Published online by Cambridge University Press: 22 August 2009
Raimon de Miraval begins one of his songs with the declaration
Chans, quan non es qui l'entenda,
no pot ren valer,
(XXII, vv. 1–2)A song is worthless if no one can understand it,
but despite such commitment to accessibility, troubadour lyrics are far from transparent. In addition to philological problems of language and manuscript transmission, and to the difficulties arising from some poets' cultivation of obscurity (the so-called trobar clus), major obstacles to the extrapolation of meaning inhere in the rhetoric of the courtly canso. In my Introduction, I contended that criticism which espoused the ‘autobiographical assumption’ was often vitiated by failure to recognize these obstacles. I shall not maintain that they render meaning so indeterminate as to be beyond discussion, or indeed beyond an analysis grounded in traditional rhetorical vocabulary.

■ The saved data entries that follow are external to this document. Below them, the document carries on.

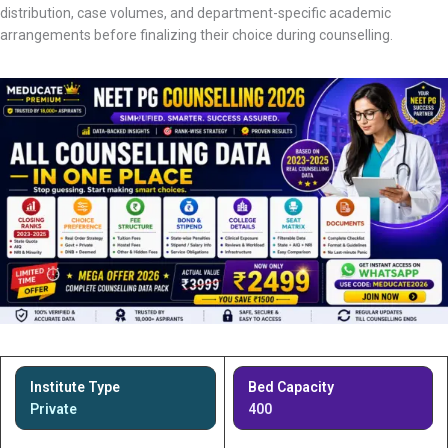
distribution, case volumes, and department-specific academic
arrangements before finalizing their choice during counselling.
Institute Type
Bed Capacity
Private
400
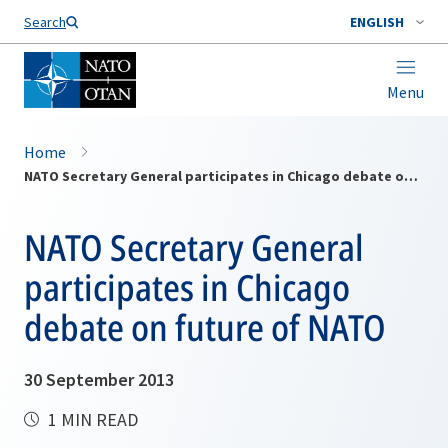
Search
ENGLISH
Menu
Home
NATO Secretary General participates in Chicago debate on future of NATO
NATO Secretary General
participates in Chicago
debate on future of NATO
30 September 2013
1 MIN READ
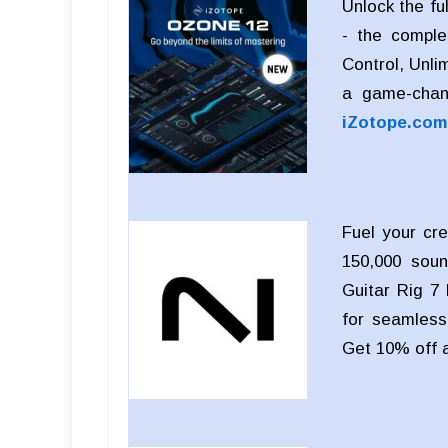
Unlock the fu
- the comple
Control, Unli
a game-chan
iZotope.com
Fuel your cre
150,000 soun
Guitar Rig 7 
for seamless 
Get 10% off 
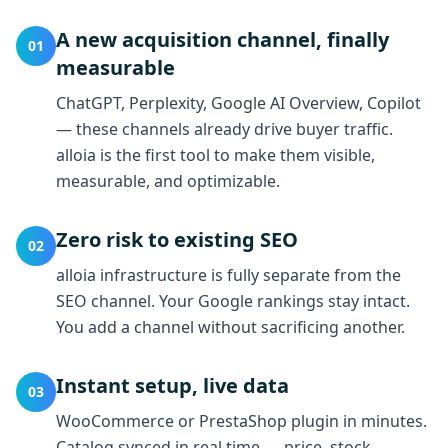
A new acquisition channel, finally
01
measurable
ChatGPT, Perplexity, Google AI Overview, Copilot
— these channels already drive buyer traffic.
alloia is the first tool to make them visible,
measurable, and optimizable.
Zero risk to existing SEO
02
alloia infrastructure is fully separate from the
SEO channel. Your Google rankings stay intact.
You add a channel without sacrificing another.
Instant setup, live data
03
WooCommerce or PrestaShop plugin in minutes.
Catalog synced in real time — price, stock,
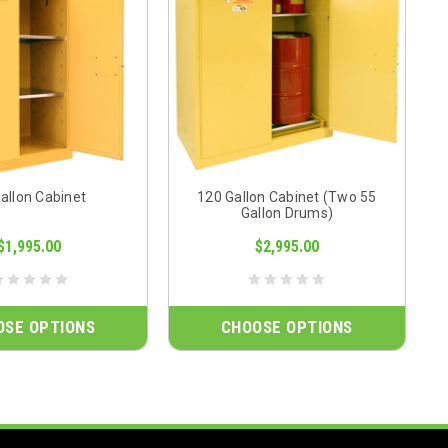
allon Cabinet
120 Gallon Cabinet (Two 55
Gallon Drums)
$1,995.00
$2,995.00
OSE OPTIONS
CHOOSE OPTIONS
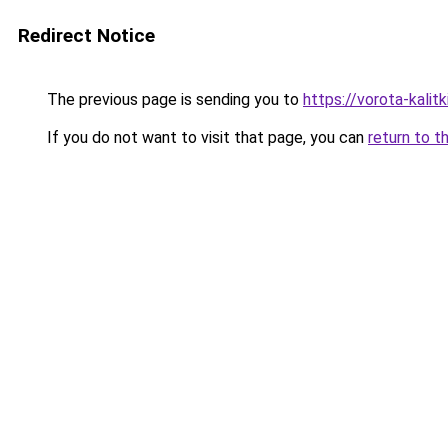
Redirect Notice
The previous page is sending you to
https://vorota-kal
If you do not want to visit that page, you can
return to t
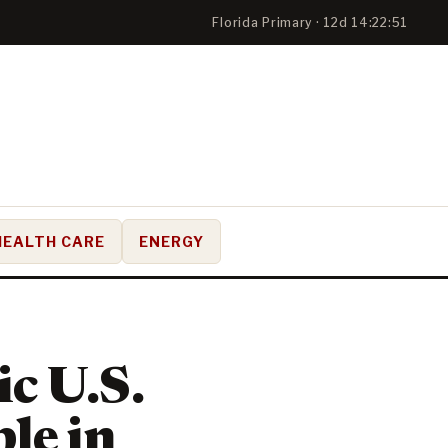
Florida Primary · 12d 14:22:49
HEALTH CARE
ENERGY
c U.S.
le in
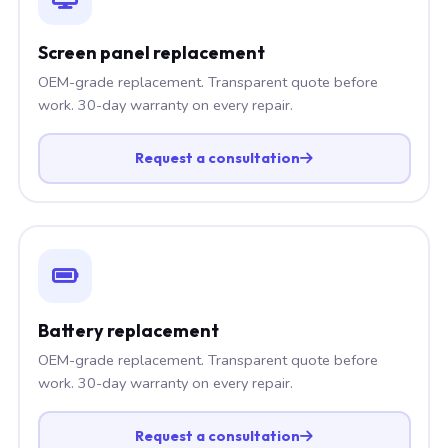
Screen panel replacement
OEM-grade replacement. Transparent quote before
work. 30-day warranty on every repair.
Request a consultation
Battery replacement
OEM-grade replacement. Transparent quote before
work. 30-day warranty on every repair.
Request a consultation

In fact the sections of this chapter discuss what I see as the most characteristic tropes of troubadour composition: irony and hyperbole; metaphor, metonymy and catachresis. But I use these headings somewhat loosely, with a view to showing how they make meaning elusive, subject to slippage, and resistent to univocal reading. I use the term ‘irony’ rather broadly to refer to the capacity of a text to signal disengagement from its apparent meaning, and thus admit uncertainty about its purport.